Letter to the Editor: Mural debate on campus part of national discussion


Memorial Hall lights up in the rainy weather on Tuesday, March 4, 2014. Photo by Rachel Aretakis

We, the undersigned students in the Department of Geography at the University of Kentucky, offer this statement regarding recent conversations about the mural by Ann O’Hanlon in Memorial Hall. Students at UK have called for the administration and broader community to consider, and act on, racist depictions of slavery in the mural. On the combined #WeAreUK and #NotJustMizzou tags, students share complex feelings brought on by the mural’s content.

For example, @UK_Sigmas asks us to consider that “when you walk into Memorial Hall you are constantly reminded of the racist history of Kentucky, the genocide of the indigenous, and the enslavement of your ancestors.”

The significance of the mural’s location should not be understated. Memorial Hall is emblematic of UK. It is the building seen in the UK logo stamped on the university letterhead, websites, merchandise, advertising and elsewhere.

Additionally, Memorial Hall houses one of the largest lecture halls on campus where classes of 300-plus meet daily. In the foyer, the mural greets visiting scholars, students, and members of the public. It is one of the most prominent works of art at UK, in an iconic building, and one of few representations of African-Americans or indigenous people on campus.

Just as there are multiple understandings and perspectives of the world, there are multiple ways to interpret an image. Further, our interpretations and the significance of these representations change over time.

Unfortunately, representations such as the mural uphold dominant narratives of white supremacy, slavery, settler colonialism, and “progress” while continuing to erase and marginalize indigenous and African-American voices. When students report the trauma that they associate with such an image, faculty and university administration are obliged to listen.

Recent conversations about the mural at UK do not exist in isolation. They are a part of larger national conversations that engage with representations of the history of slavery and the Confederacy. In Lexington, the Old Fayette County Courthouse features a prominent statue of Confederate soldier John Hunt Morgan. In nearby Frankfort, a statue of Confederate President Jefferson Davis sits opposite a statue of President Abraham Lincoln in the rotunda of the Capitol.

Representations like these appear throughout US cities and on college campuses, and they influence our everyday experiences of place. Students at Missouri State University, The University of North Carolina at Chapel Hill, Princeton University, Georgetown, The University of Texas at Austin, The College of William and Mary, and other schools have confronted campus administrators over problematic depictions of race on their campuses.
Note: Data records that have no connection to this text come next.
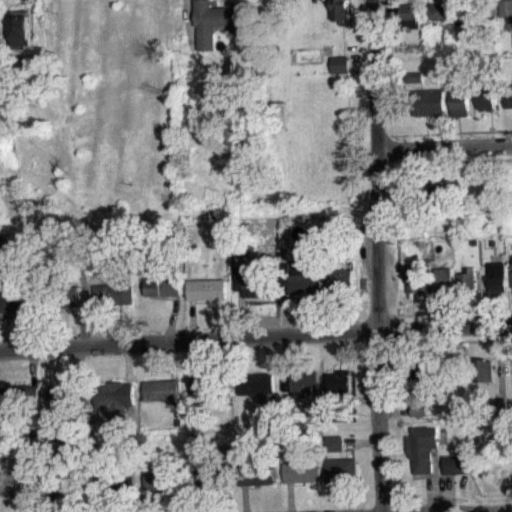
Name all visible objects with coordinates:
building: (342, 16)
building: (506, 18)
building: (439, 20)
building: (464, 24)
building: (409, 25)
building: (221, 30)
building: (21, 37)
building: (341, 74)
building: (416, 86)
building: (508, 105)
building: (485, 108)
building: (459, 110)
building: (432, 111)
road: (445, 148)
road: (376, 255)
building: (496, 287)
building: (443, 288)
building: (467, 288)
building: (341, 289)
building: (304, 290)
building: (415, 291)
building: (251, 293)
building: (164, 296)
building: (207, 299)
building: (115, 300)
building: (69, 308)
building: (17, 310)
road: (256, 337)
building: (485, 379)
building: (338, 391)
building: (304, 393)
building: (258, 395)
building: (201, 396)
building: (162, 399)
building: (63, 403)
building: (15, 406)
building: (121, 409)
building: (419, 416)
building: (336, 453)
building: (422, 457)
building: (458, 473)
building: (341, 480)
building: (302, 481)
building: (261, 483)
building: (214, 486)
building: (156, 488)
building: (20, 492)
road: (469, 510)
In this historical moment, it is important that administrators listen to the voices of students of color, take their experiences seriously, and critically re-think the ways that race is represented through our institutions of higher learning. Wendell Berry wrote in a recent editorial that he simply “cannot understand” the decision to cover the O’Hanlon mural, lamenting the fact that the mural has been made political.

However, representations of history within the spaces of our everyday lives are always already political. By considering students’ demands to confront these representations, we acknowledge UK President Eli Capilouto’s recognition of the “work we must do to build a better, more inclusive community”. This is indeed a powerful teaching moment and an opportunity for students, faculty, and administration to consider the ways that representations such as the O’Hanlon mural impact our experiences of place as well as recreate dominant and perspectives regarding the history of race.